Targeted Therapy Market Geographical Analysis

North America dominated the targeted therapy market with the highest share of 48.3% in 2024

North America is the region with an advanced healthcare industry. The region's dominance in the targeted therapy is mainly attributable to a higher proportion of sales generated by key manufacturers from the region. For instance, F. Hoffmann-La Roche Ltd, a key player in the targeted therapy market, has generated 33.71% from the United States, from the sales of its HER2 inhibitors portfolio (total sales: US$ 9,928.20; US Sales: US$ 3,347.29)

Moreover, research activities related to cancer are higher in the region due to favorable funding and high investments, which help manufacturers develop and launch novel therapies. In addition, the favorable reimbursement scenario in the region makes the highly expensive drugs available at affordable prices to the patients, making them accessible to those in need. Also, due to stringent regulatory guidelines for product approval, the launch of target therapies in the U.S. initially will provide a positive nod for universal acceptance, hence, the majority of the product innovators focus on launching their product initially in this region.

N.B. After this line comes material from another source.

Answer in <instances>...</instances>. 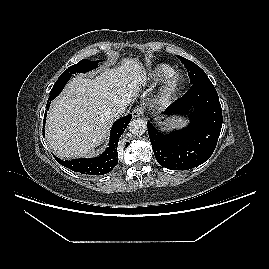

Targeted Therapy Market Major Players

The major players in the targeted therapy market are F. Hoffmann-La Roche Ltd, Novartis AG, Pfizer Inc., AstraZeneca, Eisai Inc., Johnson & Johnson Services, Inc., Bristol-Myers Squibb Company., Incyte, Eli Lilly and Company, and Exelixis, Inc., among others.

Key Development

In May 2025, the U.S. Food and Drug Administration (FDA) provided accelerated approval for EMRELIS (telisotuzumab vedotin-tllv) developed by AbbVie, for the treatment of adult patients with locally advanced or metastatic, non-squamous non-small cell lung cancer (NSCLC) with high c-Met protein overexpression (OE) who have received a prior systemic therapy.

In March 2025, Genmab A/S announced that the Japan Ministry of Health, Labour and Welfare approved TIVDAK (tisotumab vedotin) for the treatment of advanced or recurrent cervical cancer that has progressed on or after cancer chemotherapy. TIVDAK is an antibody drug conjugate that received first approval in Japan for cervical cancer patients.

In October 2024, Genentech a member of the Roche Group, announced that the U.S. FDA approved Itovebi (inavolisib) a targeted therapy, in combination with palbociclib (Ibrance) and fulvestrant, for the treatment of adults with endocrine-resistant, PIK3CA-mutated, hormone receptor (HR)-positive, human epidermal growth factor receptor 2 (HER2)-negative, locally advanced or metastatic breast cancer.